Print nothing but the lines below starting at the line that holds "index pip: (1843, 788)" and ending at the line that holds "ring mcp: (1894, 820)", including both, each exactly as written.

[DATA FOR THIS TASK — start]

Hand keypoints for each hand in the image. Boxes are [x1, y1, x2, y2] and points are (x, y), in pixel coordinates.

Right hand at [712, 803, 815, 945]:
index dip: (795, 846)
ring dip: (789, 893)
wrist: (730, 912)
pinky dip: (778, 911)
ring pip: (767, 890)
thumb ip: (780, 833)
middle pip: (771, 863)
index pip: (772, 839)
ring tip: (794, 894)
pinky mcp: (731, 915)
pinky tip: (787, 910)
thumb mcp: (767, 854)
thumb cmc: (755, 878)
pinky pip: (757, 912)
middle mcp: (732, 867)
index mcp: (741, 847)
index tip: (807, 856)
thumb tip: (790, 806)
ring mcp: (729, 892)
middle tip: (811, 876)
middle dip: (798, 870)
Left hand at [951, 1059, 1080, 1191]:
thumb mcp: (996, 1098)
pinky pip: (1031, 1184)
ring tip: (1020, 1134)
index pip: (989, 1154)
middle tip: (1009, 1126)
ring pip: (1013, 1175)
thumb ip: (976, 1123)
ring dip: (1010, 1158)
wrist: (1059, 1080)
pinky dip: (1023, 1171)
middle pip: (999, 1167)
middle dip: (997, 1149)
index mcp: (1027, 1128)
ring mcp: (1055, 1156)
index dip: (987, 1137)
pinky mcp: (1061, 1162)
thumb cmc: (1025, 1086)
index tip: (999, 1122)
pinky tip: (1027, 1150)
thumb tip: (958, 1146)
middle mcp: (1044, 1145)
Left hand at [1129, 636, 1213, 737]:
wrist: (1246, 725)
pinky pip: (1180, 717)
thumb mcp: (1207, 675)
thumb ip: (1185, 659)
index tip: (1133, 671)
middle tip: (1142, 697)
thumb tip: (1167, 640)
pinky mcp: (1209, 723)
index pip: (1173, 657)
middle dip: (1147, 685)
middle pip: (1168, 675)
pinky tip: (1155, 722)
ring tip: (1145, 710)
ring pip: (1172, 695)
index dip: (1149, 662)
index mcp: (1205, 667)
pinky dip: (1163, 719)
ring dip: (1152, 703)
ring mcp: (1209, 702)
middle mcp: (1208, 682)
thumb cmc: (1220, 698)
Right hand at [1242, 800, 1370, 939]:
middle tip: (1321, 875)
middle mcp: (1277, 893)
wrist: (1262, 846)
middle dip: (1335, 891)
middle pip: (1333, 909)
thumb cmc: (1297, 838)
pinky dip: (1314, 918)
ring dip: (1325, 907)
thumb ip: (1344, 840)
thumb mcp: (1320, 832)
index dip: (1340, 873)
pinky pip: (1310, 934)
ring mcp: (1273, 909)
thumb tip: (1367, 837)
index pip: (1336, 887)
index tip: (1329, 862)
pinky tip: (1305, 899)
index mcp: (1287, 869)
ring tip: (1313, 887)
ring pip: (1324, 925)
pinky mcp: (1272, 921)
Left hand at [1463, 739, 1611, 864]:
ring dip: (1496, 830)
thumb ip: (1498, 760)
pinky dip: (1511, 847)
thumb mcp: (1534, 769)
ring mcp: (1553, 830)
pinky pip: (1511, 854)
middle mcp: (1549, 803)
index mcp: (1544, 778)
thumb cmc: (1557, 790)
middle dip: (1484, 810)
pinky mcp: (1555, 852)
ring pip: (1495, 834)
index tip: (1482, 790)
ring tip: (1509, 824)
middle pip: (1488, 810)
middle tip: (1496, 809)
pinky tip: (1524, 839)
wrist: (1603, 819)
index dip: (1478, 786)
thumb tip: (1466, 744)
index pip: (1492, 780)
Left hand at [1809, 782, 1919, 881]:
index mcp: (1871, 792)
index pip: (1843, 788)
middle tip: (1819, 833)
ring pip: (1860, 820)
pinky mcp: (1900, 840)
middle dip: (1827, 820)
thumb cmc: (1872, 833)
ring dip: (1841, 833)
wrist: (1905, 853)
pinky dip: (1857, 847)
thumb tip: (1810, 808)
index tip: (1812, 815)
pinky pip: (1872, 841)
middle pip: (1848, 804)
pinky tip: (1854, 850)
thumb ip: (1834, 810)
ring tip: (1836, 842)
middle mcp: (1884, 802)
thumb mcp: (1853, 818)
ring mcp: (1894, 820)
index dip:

[DATA FOR THIS TASK — finish]

= TASK RESULT =
index pip: (1843, 788)
middle tip: (1819, 833)
ring pip: (1860, 820)
pinky mcp: (1900, 840)
middle dip: (1827, 820)
thumb cmc: (1872, 833)
ring dip: (1841, 833)
wrist: (1905, 853)
pinky dip: (1857, 847)
thumb tip: (1810, 808)
index tip: (1812, 815)
pinky pip: (1872, 841)
middle pip: (1848, 804)
pinky tip: (1854, 850)
thumb ip: (1834, 810)
ring tip: (1836, 842)
middle mcp: (1884, 802)
thumb mcp: (1853, 818)
ring mcp: (1894, 820)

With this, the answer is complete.